I have been an educator for over two decades. What this About Me page will tell you is that sometimes my work and my passions intersect. I love when joy and passion enters learning.
On this page you will find a word and a photo collage, a link to my dissertation, a podcast I was a guest on, a poem and an audio clip that tells you about how I was feeling when our entire district got chromebooks.
I'm glad you are here.
This qualitative design based research study examined the Connected Learning theoretical framework coupled with academic language scaffolds for Long Term English Learners (LTELs) in a secondary public school setting. The participants of this study were students that have been in the United States for more than six years and have yet to be reclassified as fluent in English, thus they are labeled as LTELs.
I come from ...
at a professional development in Arizona the Hawaiian facilitators asked the same question
their assessment session in full swing begun with a circle.
I was late, pushed into the circle.
And Boom. My turn.
"Where do you come from?... What ancestors do you bring to this circle?... What are your waters?..."
I said, "I bring into this circle my father: Alberto Alcibiades Elizalde."
My waters? I'd never thought of this.
Seems Hawaiian children, when they are doing tribal work, before they carve their canoes, always ask each other: "Where are your waters?"
Bet my pop never had to answer this question, though when he arrived he threatened to swim back.
I think...
San Francisco Bay, Pacific Ocean, all the way down south to where the salt from the Bay mingles with the salt from the Rio Guayas, more than a thousand miles south.

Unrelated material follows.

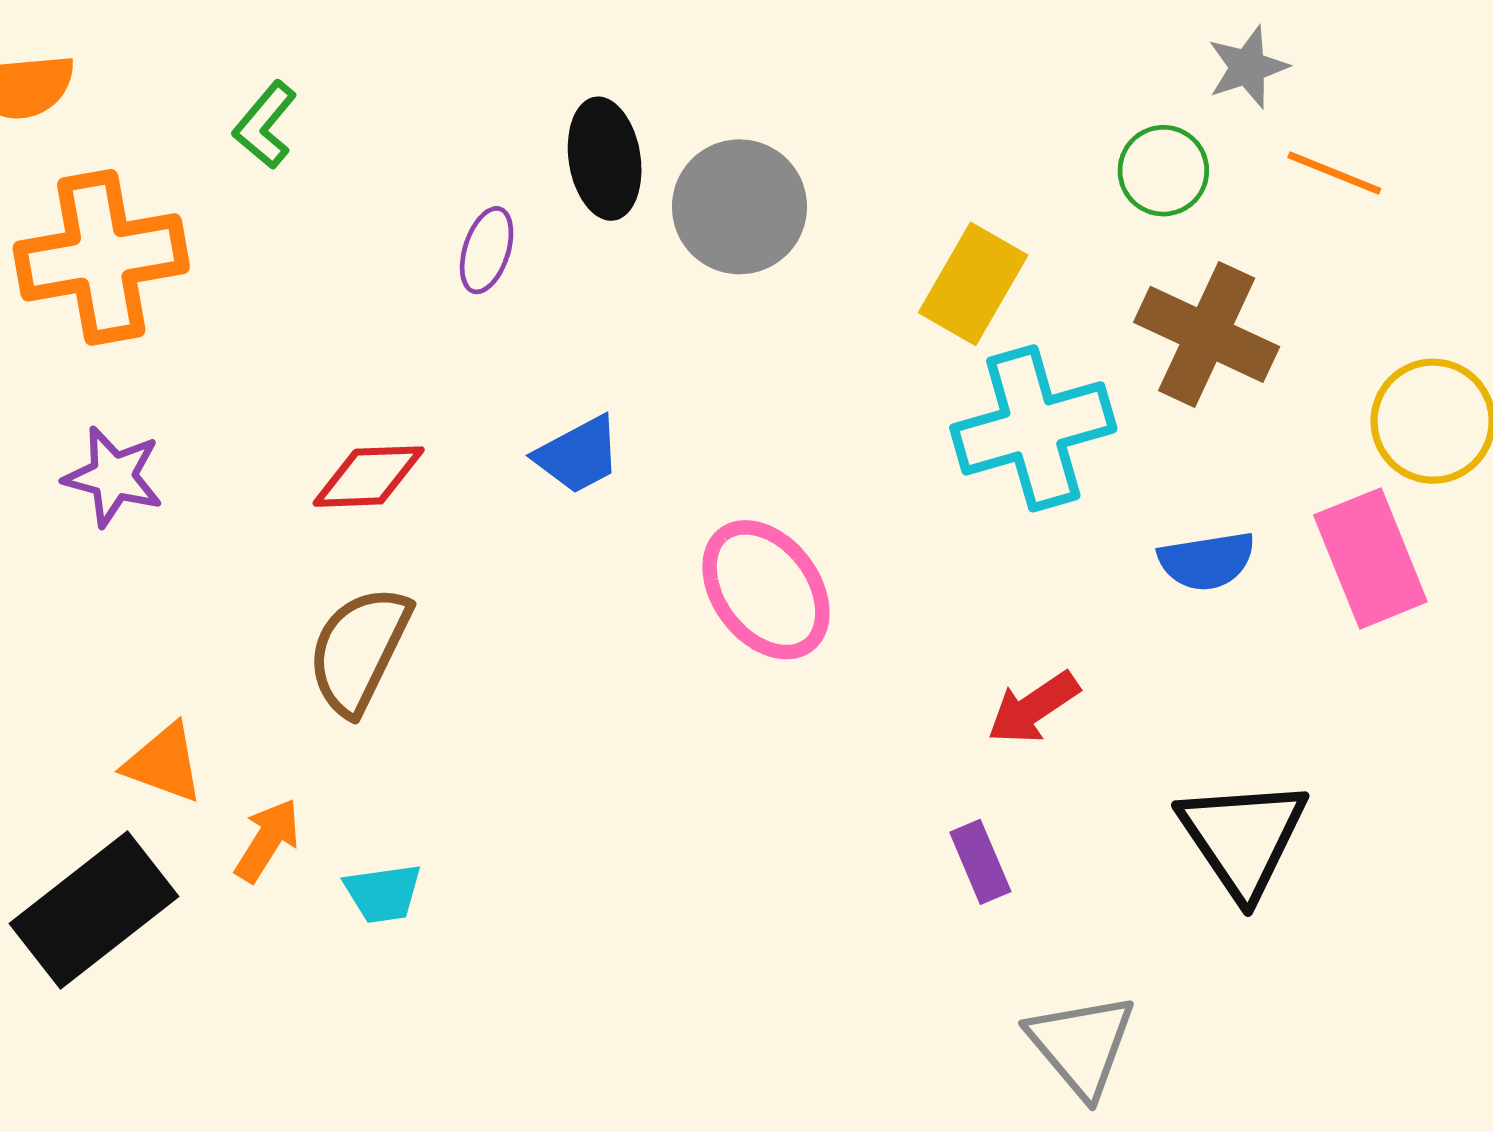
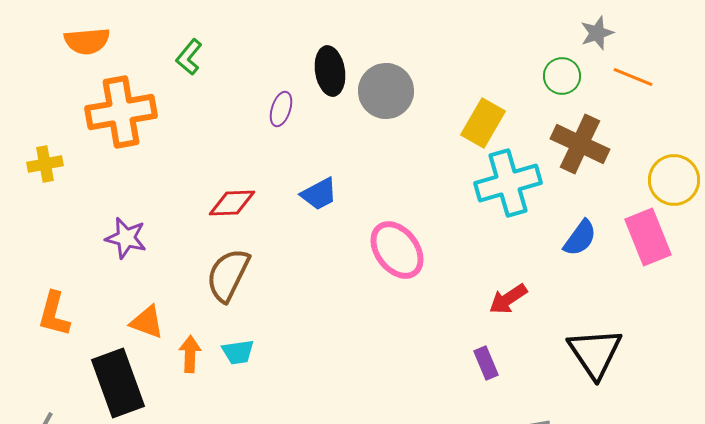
purple star: (113, 477) -> (126, 238), moved
blue semicircle: (1207, 561) -> (580, 238), turned -45
orange arrow: (267, 840) -> (190, 354), turned -30
cyan trapezoid: (383, 893) -> (238, 352), moved
black rectangle: (94, 910) -> (118, 383), turned -72

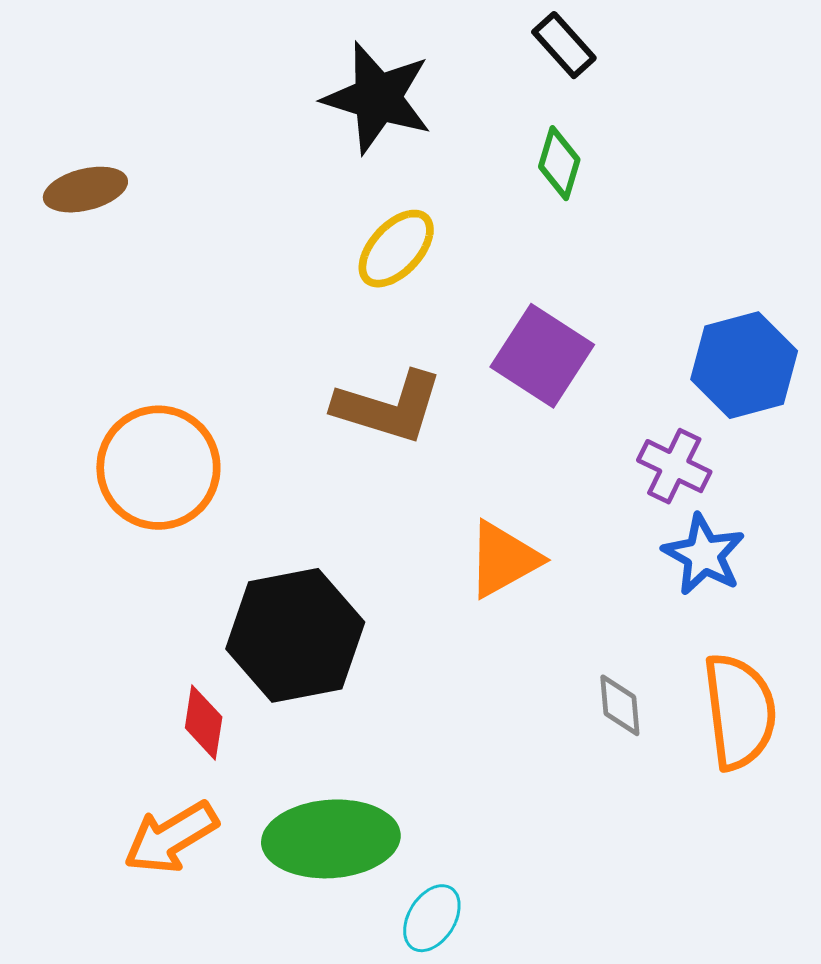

I come from or rather my waters are the Bay, the Pacific and Rio Guayas.
a connection with my Papi I never saw.
I come from my brother Willie asking me to write more
I come from dinner with family, wait until everyone is served until you start, quiet until its time to speak.
I come from that blue collar San Francisco that every now and then I still catch a glimpse of, catching that glimpse right here in this Poetry for the People class.